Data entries
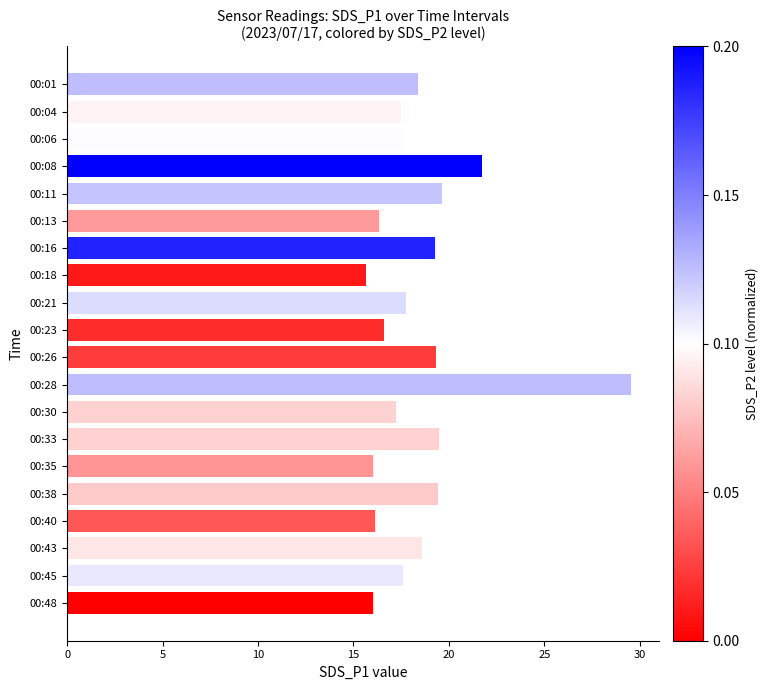

Are the bars horizontal?

Yes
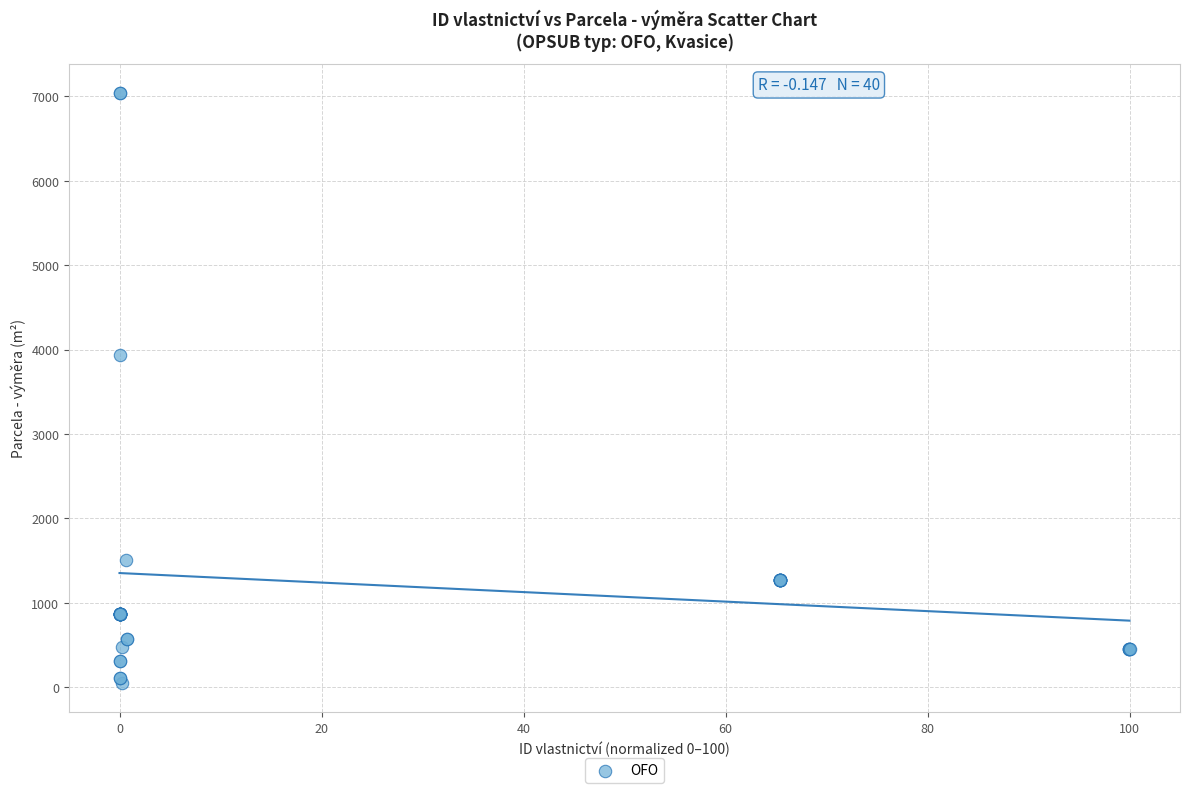

What Y value in the scatter plot is closest to 3546?

3934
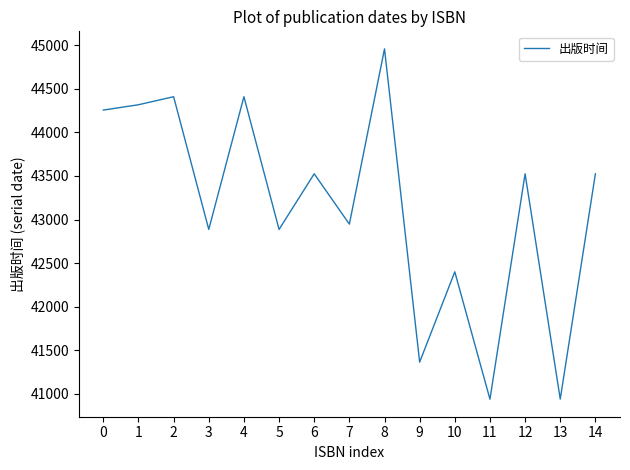

What is the difference between the values at 2 and 11?

3469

Instruction
Copy out the text of the entries above word for word, leaving out the pictures.

Result for this exercise
Are the bars horizontal?

Yes

What Y value in the scatter plot is closest to 3546?

3934

What is the difference between the values at 2 and 11?

3469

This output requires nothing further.